Our 21st century generation no longer has a sense of physical or geographic place. The important of place and distance has eroded over the years, overtaken by consciousness of time. One aireline ad suggests, we are free to "move about the country" while airborne. Even on terra firma, instead of referring traveling by car from Modesto to San Francisco the distance about 90 miles, we now say the trip takes about an hour and 45 minutes.

For us Americans, nostalgia has now shifted to a feeling of sentimentality. We yearn for the bucolic and pastoral "good ol' days." But we don't have much a clue what those days were. In our sentimentality we call our surburbs and townships "Oakdale", "Maple Ridge", or "Quail Lake" just so to assuage our rootless angst. For those of us Modestans who live in the vicinity of the "Sherwood Forest", we might feel warm and fuzzy about the subdivision and its name. The truth is, we don't live in a forest. There are houses, street lights, asphalt pavement, curbside mailboxes, a gas station, and a park named Sherwood.

Like many mobile Americans, I don't really know the space on which I now pause. The place I now sleep with a roof over my head is home. The city where my home is located I call hometown. And yet, I know very little of the Central Valley landscape upon which the city Modesto is built. As I see it, the landscape breathes life into a place. It is the voice of ancestors, the living, the myth, and history.

François Villon, in his work, "Ballade des dames du temp jadis", asks this question: "Où sont les neiges d'antan?" (Where are the snows of yesteryear?) His longing question implies that the snows have been moved somewhere else, a place one might, with luck, find. Not a tranquil thought or prospect anyway one looks at it.

Christmas is marked by a metamorphosis in space and time 2000 years or so ago. A visitation by God upon humanity forever transformed the direction of history. A minor and less seismic transformation is needed at where I now paused.

The residents in the neighborhood are mostly strangers to me. Each of us lives in a regulated existence cocooned in his comfort zone.
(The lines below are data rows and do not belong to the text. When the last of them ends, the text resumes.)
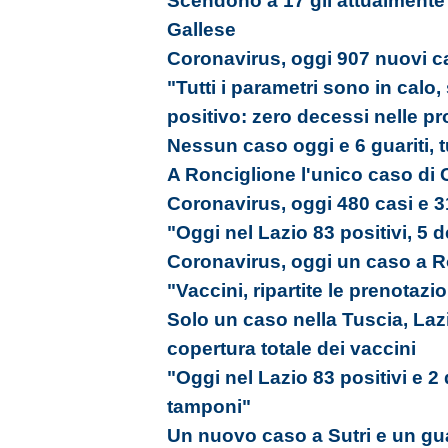
Scendono a 17 gli attualmente po
Gallese
Coronavirus, oggi 907 nuovi ca
"Tutti i parametri sono in calo,
positivo: zero decessi nelle p
Nessun caso oggi e 6 guariti, tu
A Ronciglione l'unico caso di C
Coronavirus, oggi 480 casi e 3
"Oggi nel Lazio 83 positivi, 5 d
Coronavirus, oggi un caso a R
"Vaccini, ripartite le prenotazi
Solo un caso nella Tuscia, Laz
copertura totale dei vaccini
"Oggi nel Lazio 83 positivi e 2
tamponi"
Un nuovo caso a Sutri e un gua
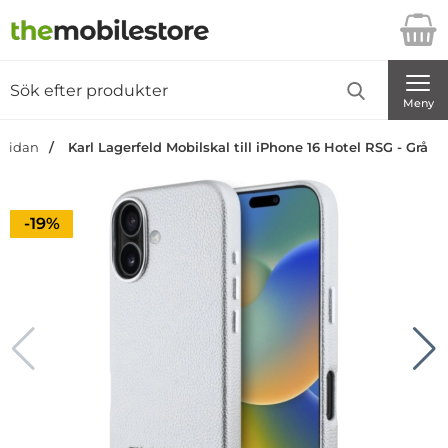
Startsidan för Danira Telecom AB
Sök
Sök på Danira Telecom AB
Genomför
Meny
tsidan
Karl Lagerfeld Mobilskal till iPhone 16 Hotel RSG - Grå
Priset är nedsatt med
-19%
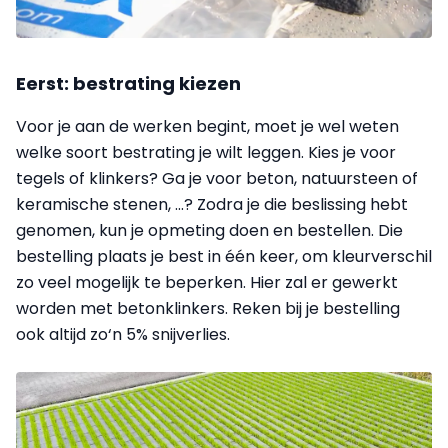
Eerst: bestrating kiezen
Voor je aan de werken begint, moet je wel weten
welke soort bestrating je wilt leggen. Kies je voor
tegels of klinkers? Ga je voor beton, natuursteen of
keramische stenen, ...? Zodra je die beslissing hebt
genomen, kun je opmeting doen en bestellen. Die
bestelling plaats je best in één keer, om kleurverschil
zo veel mogelijk te beperken. Hier zal er gewerkt
worden met betonklinkers. Reken bij je bestelling
ook altijd zo‘n 5% snijverlies.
For the past several Christmas seaons, it has been my ritual to visit others living in the nearby streets. The last several days I brought with me either poinsettias or a pasta baskets to the families nearby. Two days ago I met a new neighbor whose native tongoue is Spanish. The family keeps an immaculate house and yard. To the contiguous neighbors I rekindled the spirit of community . Today I visited two familes, one of which was the elderly widow Mrs. Hoffman. She and I spent hours regaled each others with antics. There is one more family to see tomorrow. A widower and his two late teen children.

Slowly, I am learning where on earth I stand. The snows of yesteryears I will leave with Villon.